Looking at the Russia today under Putin, it is clear to see how Russia is falling back to this state. Organizations like the FSB focus on suppressing freedom of expression, clamping down on journalists, activists, and human-rights defenders. (The Atlantic, 2019)

It is my opinion that the last four years have further empowered the Russian government to reestablish authoritarian rule, thus return to the days of the Soviet Union before the 1991 coup. The United States’ inaction has made us complicit in the ordeal of Alexei Navalny.

Addendum

The comparison between the two is not lost on Moscow or London, with articles in the Times of London calling for Navalny to follow in Sakharov’s footsteps and be awarded the Nobel Peace Prize. It is ironic that Moscow is now trying to bury his legacy as an editorial in the Moscow Times referred to Navalny as the new Sakharov.

______________________________

§ YOUR GOAL
Copy out the passage of the piece on Russia under Putin, starting with "The comparison between" and going on through "the new Sakharov.".

§ STORED RECORDS
______________________________

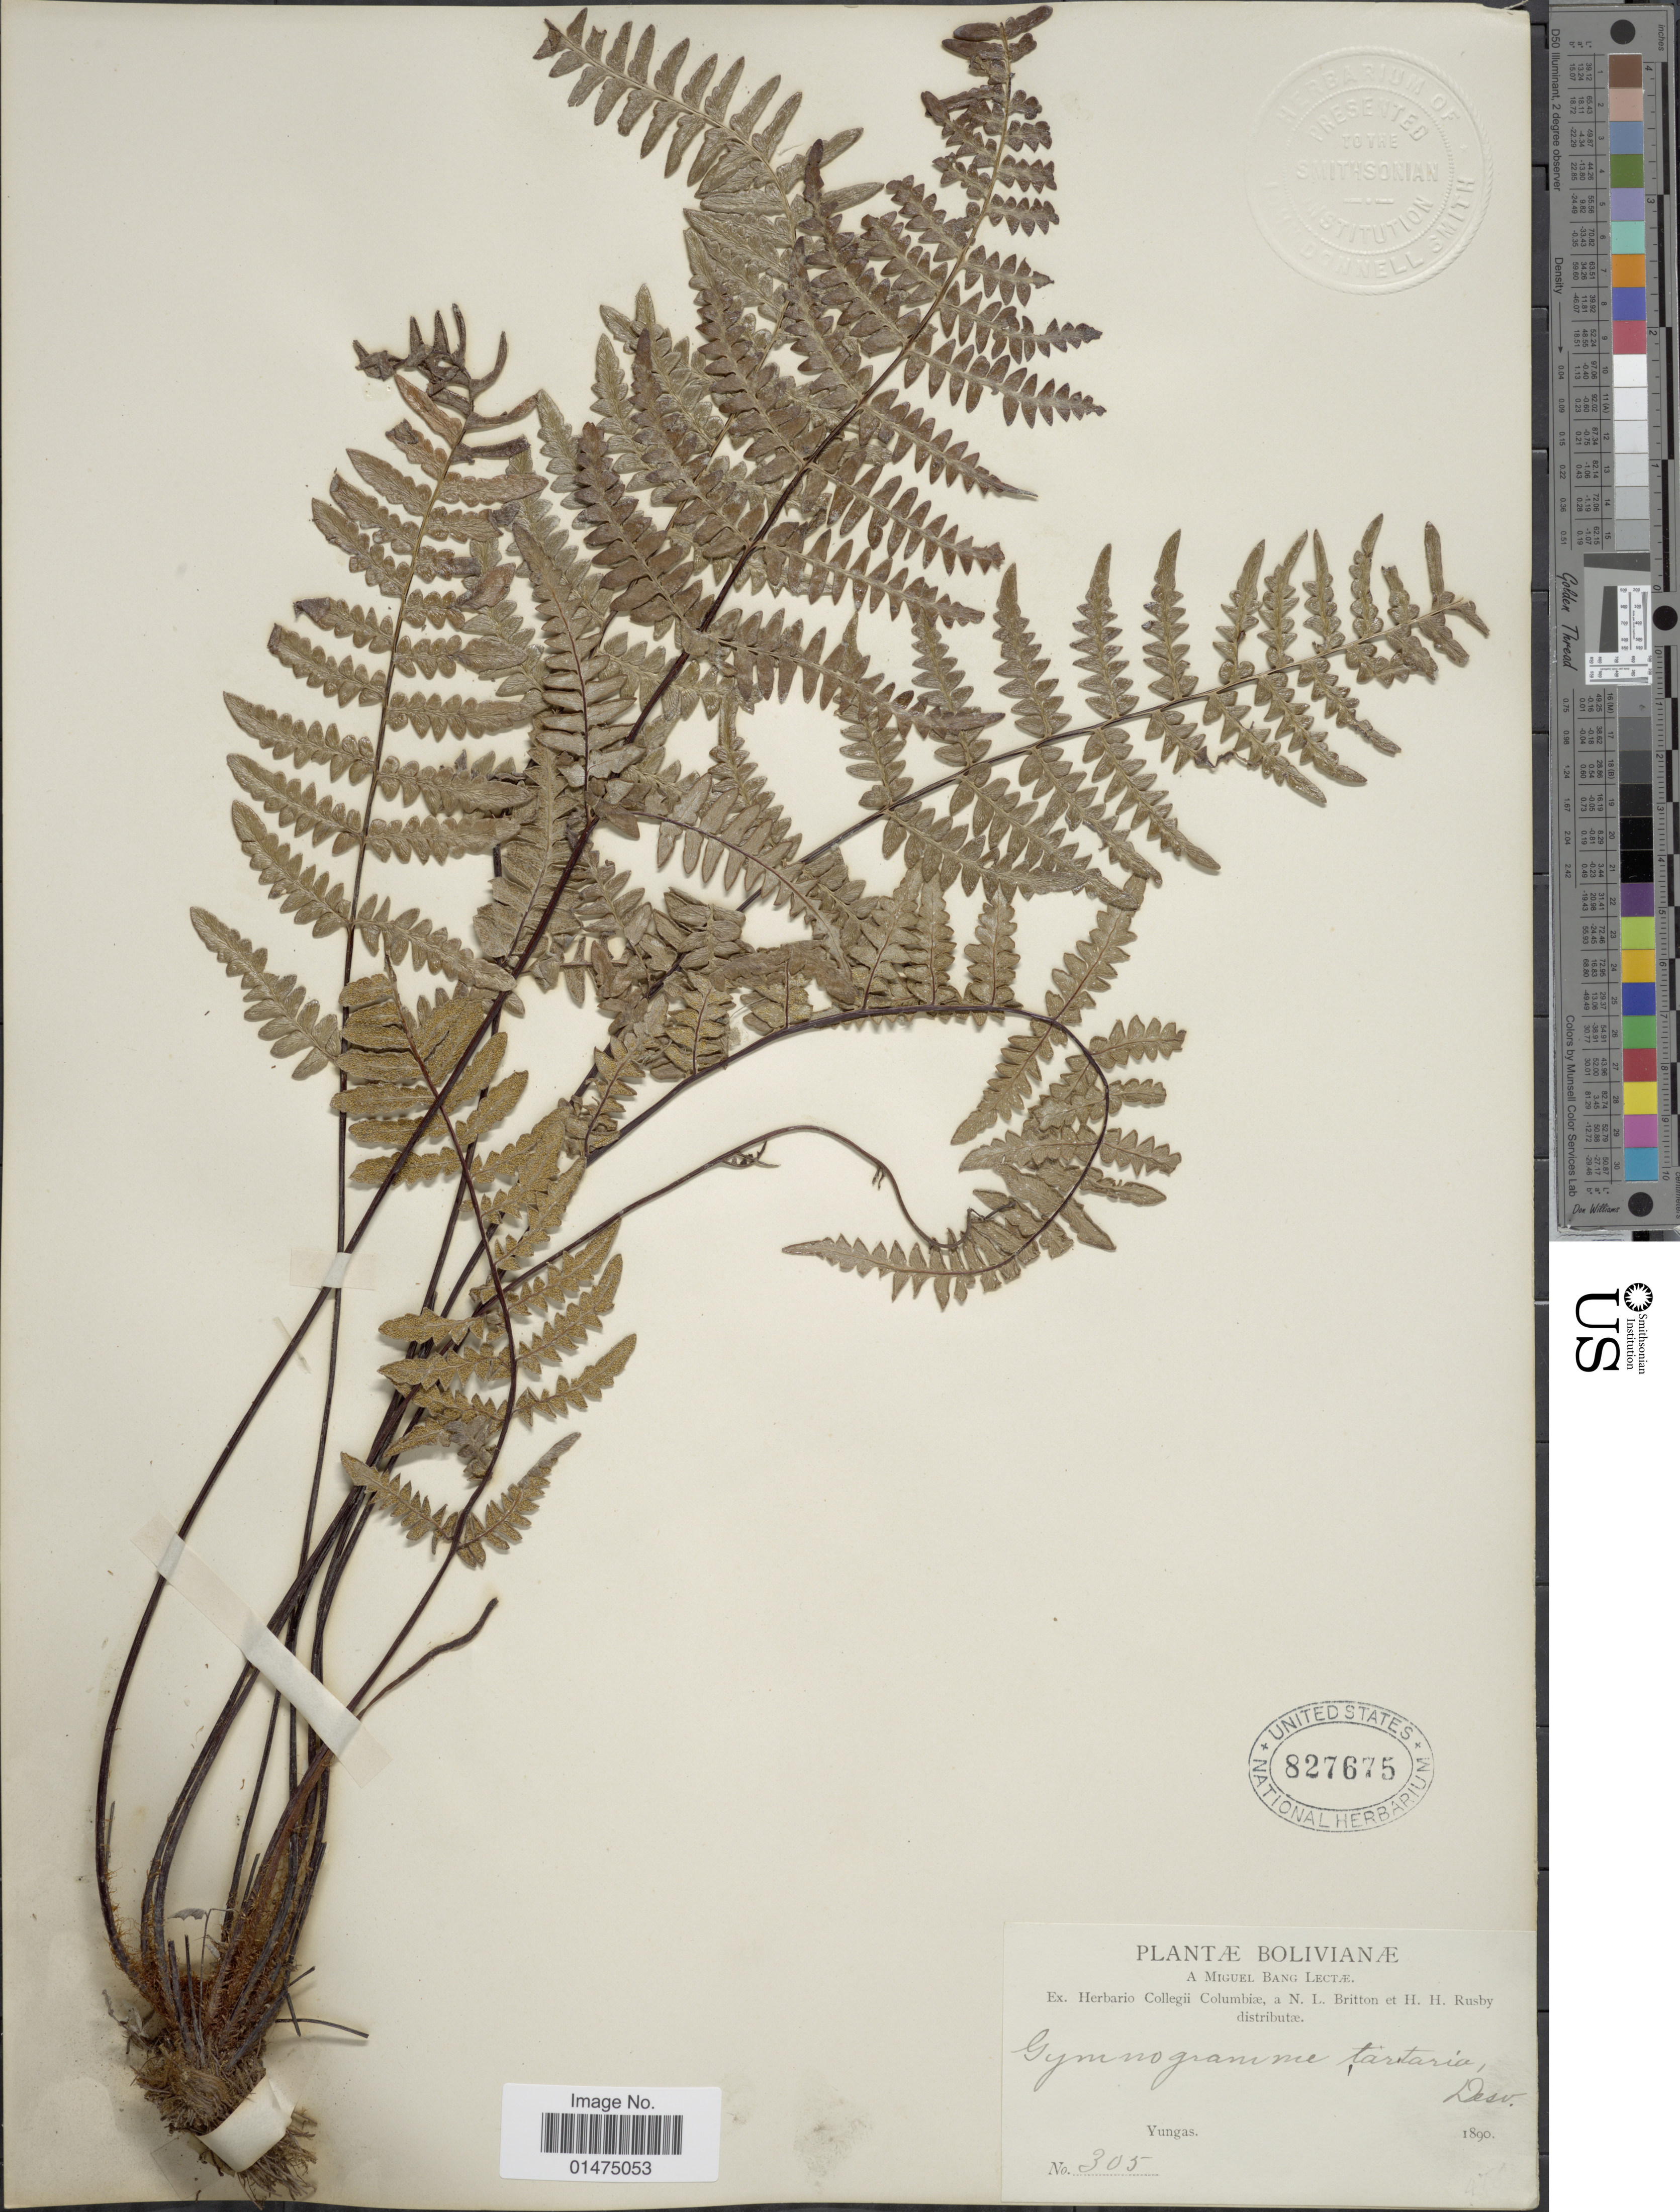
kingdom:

______________________________

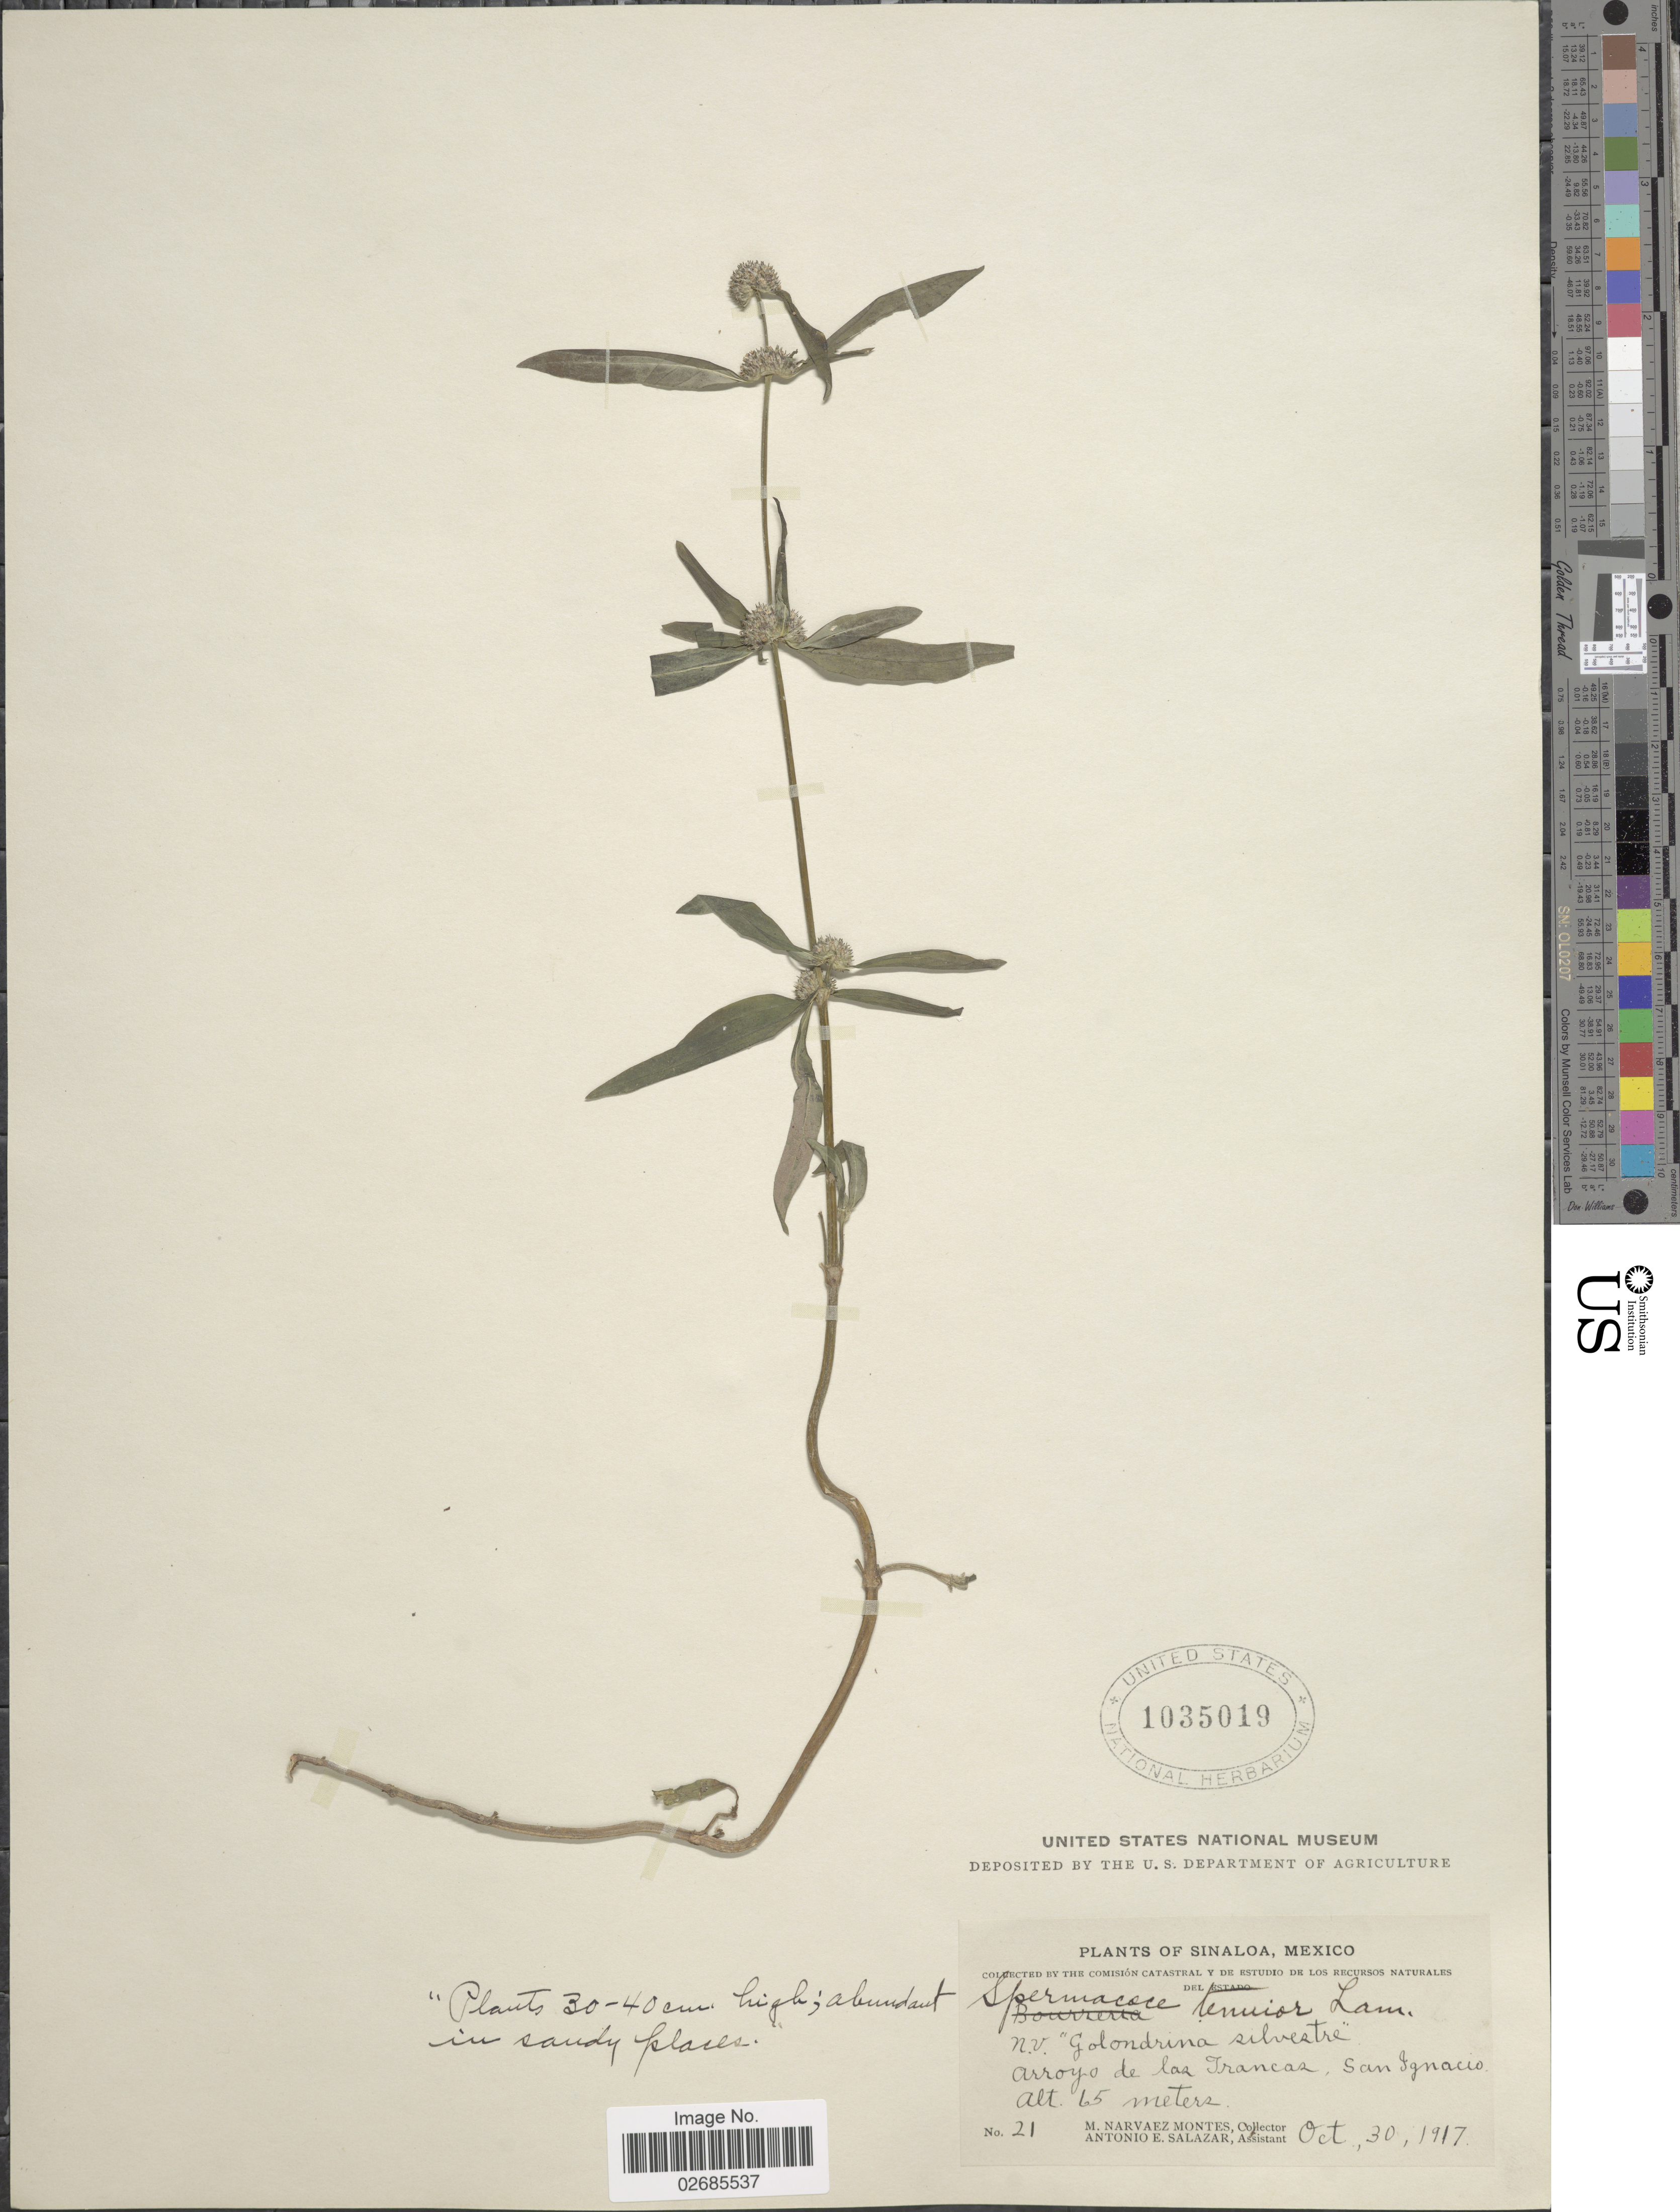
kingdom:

______________________________

§ TASK ANSWER
The comparison between the two is not lost on Moscow or London, with articles in the Times of London calling for Navalny to follow in Sakharov’s footsteps and be awarded the Nobel Peace Prize. It is ironic that Moscow is now trying to bury his legacy as an editorial in the Moscow Times referred to Navalny as the new Sakharov.